The Senate legislation would allow vets to go to civilian doctors for the next two years if they live more than 40 miles away from a treatment center or if they have been waiting for more than a month for a doctor’s appointment.

Among other things, the Senate bill also gives the VA 60 days to create disciplinary procedures for workers who knowingly falsify wait-time data, lets the agency more quickly fill medical jobs with the greatest shortages and lets the VA enter into leases for 26 major medical facilities in 17 states and Puerto Rico.

Senate Veterans Affairs Committee Chairman Bernie Sanders, I-Vt., and Sen. John McCain, R-Ariz., lobbied hard for the legislation, which came on the heels of a series of scandals involving lengthy wait times for veterans and allegations that officials at VA centers across the country cooked the books to cover up their actions.

Sens.

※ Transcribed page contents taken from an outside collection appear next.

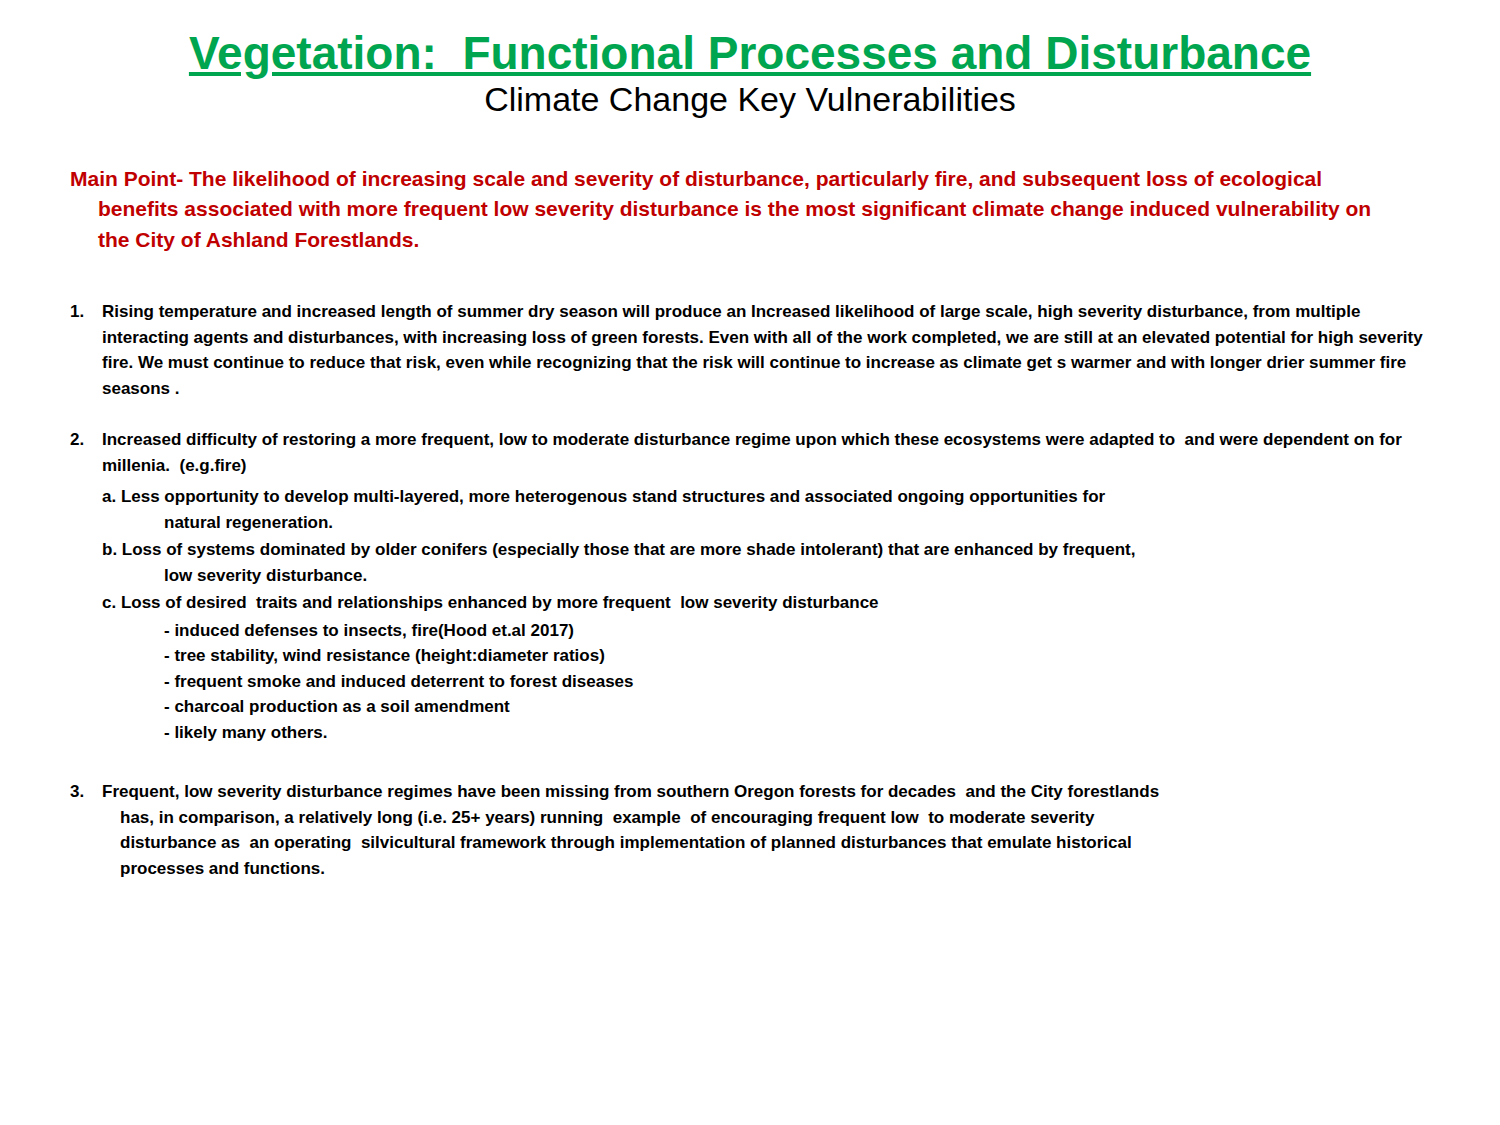Vegetation: Functional Processes and Disturbance
Climate Change Key Vulnerabilities
Main Point- The likelihood of increasing scale and severity of disturbance, particularly fire, and subsequent loss of ecological benefits associated with more frequent low severity disturbance is the most significant climate change induced vulnerability on the City of Ashland Forestlands.
Rising temperature and increased length of summer dry season will produce an Increased likelihood of large scale, high severity disturbance, from multiple interacting agents and disturbances, with increasing loss of green forests. Even with all of the work completed, we are still at an elevated potential for high severity fire. We must continue to reduce that risk, even while recognizing that the risk will continue to increase as climate get s warmer and with longer drier summer fire seasons .
Increased difficulty of restoring a more frequent, low to moderate disturbance regime upon which these ecosystems were adapted to and were dependent on for millenia. (e.g.fire)
a. Less opportunity to develop multi-layered, more heterogenous stand structures and associated ongoing opportunities for natural regeneration.
b. Loss of systems dominated by older conifers (especially those that are more shade intolerant) that are enhanced by frequent, low severity disturbance.
c. Loss of desired traits and relationships enhanced by more frequent low severity disturbance
- induced defenses to insects, fire(Hood et.al 2017)
- tree stability, wind resistance (height:diameter ratios)
- frequent smoke and induced deterrent to forest diseases
- charcoal production as a soil amendment
- likely many others.
Frequent, low severity disturbance regimes have been missing from southern Oregon forests for decades and the City forestlands has, in comparison, a relatively long (i.e. 25+ years) running example of encouraging frequent low to moderate severity disturbance as an operating silvicultural framework through implementation of planned disturbances that emulate historical processes and functions.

Jeff Sessions, R-Ala., Ron Johnson, R-Wis., and Bob Corker, R-Tenn., voted against the bill.

The three senators sent a June 13 letter to Rep. Jeff Miller, chairman of the House Committee on Veterans’ Affairs, alerting him to what they consider “several serious flaws” with the Senate bill.

“The problems exploding at the VA are the project of years of mismanagement, failed oversight, and the unaccountable expenditure of taxpayer dollars,” the letter, which was made available to FoxNews.com, said.

They also argued that the Senate bill would add $435 billion or more over the next decade to the nation’s debt.

“That is because the program is neither funded nor offset by spending reductions in lower priority programs,” the letter said. “This is one of the largest new programs Congress has passed in 50 years. It is thus rather remarkable that such legislation would be passed before senators had even reviewed a CBO analysis.”

The House passed a similar bill Tuesday. Like the Senate version, the House would require the VA to pay for outside medical care for service members who have been unable to see a doctor or who live 40 miles away from a VA-affiliated facility. It also makes it easier for the VA to fire or demote agency officials. The House bill, though, calls for a study of the costs, which the CRFB called more "responsible."